Davon kann sich jeder überzeugen, der die massiven Erdbewegungen
sieht.
Was da wohl von einem natürlich gewachsenen Boden übrig
bleibt?
Aus diesen
Überlegungen heraus
hegt die LNVL größte Bedenken in Bezug auf geplante Waldflurneuordnungen.

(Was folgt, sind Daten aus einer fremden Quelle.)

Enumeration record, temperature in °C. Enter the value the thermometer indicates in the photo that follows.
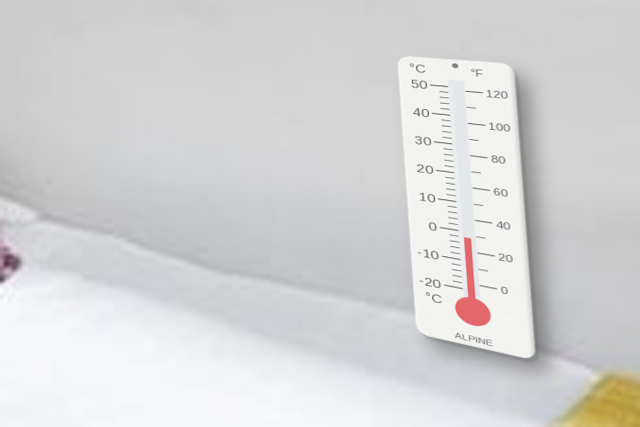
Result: -2 °C
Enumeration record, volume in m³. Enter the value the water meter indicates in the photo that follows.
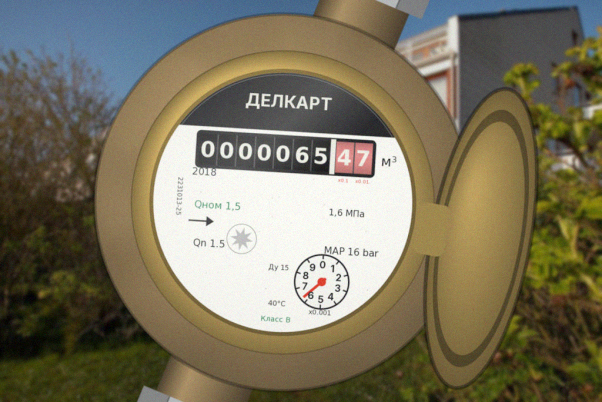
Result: 65.476 m³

Immerhin handelt es sich beim Wald um ein äußerst sensibles
und kompliziertes Ökosystem, das eine weit umsichtigere
Herangehensweise
benötigt als die vom ONR praktizierten Methoden.
Es ist absolut wahr,
dass „die angestrebte
Symbiose von Ökonomie und Ökologie nur Gewinner kennt“.
Dies
kann aber nur funktionieren, wenn die Flurneuordnungen auf der Basis
der
Gleichberechtigung von Landwirtschaft und Naturschutz geplant und
ausgeführt
werden. Bei Ausgaben von jährlich 2,5 Millionen Euro sollte das
Allgemeinwohl,
und somit auch der Schutz der natürlichen Lebensgrundlagen,
absolute
Priorität haben. Dies umso mehr, als das Flurneuordnungsgesetz
dieses
Gemeinwohl in Artikel 1 ausdrücklich als Ziel nennt.
Um dies zu erreichen
schlägt
die LNVL als dringendste Maßnahmen vor:
- das Schaffen einer Koordinierungszelle
ONR-Forstverwaltung;
- die Schaffung eines Fonds
unter der Verantwortung des Umweltministeriums, um den Ankauf von
schützenswerten
Flächen zu ermöglichen sowie Flächen, die später
für
die ökologische Aufwertung der Landschaft gebraucht werden;
- das Ausarbeiten eines
Reglements
über Inhalt und Ausführung von Impaktstudien, in
Anpassung
an europäische Direktiven und das Naturschutzgesetz. Hierzu hat
die
LNVL bereits Vorschläge erarbeitet;
- das Überarbeiten
des Gesetzes
zur Flurneuordnung unter Berücksichtigung der internationalen
Konventionen
und des allgemein anerkannten Prinzips der Nachhaltigkeit, nach
dem die Wirtschafts-, die Sozial- (Familienbetriebe) und die
Umweltaspekte
gleich gewichtet werden.
Wir hoffen auf eine
intensive Zusammenarbeit
zwischen ONR, Forstverwaltung und LNVL, damit die ökologischen
Ansätze,
die wir durchaus (an)erkennen, auch weiter entwickelt werden
können
und freuen uns auf die erste ökologische Felderzusammenlegung. In
diesem Sinne: alles Gute zum Jubiläum!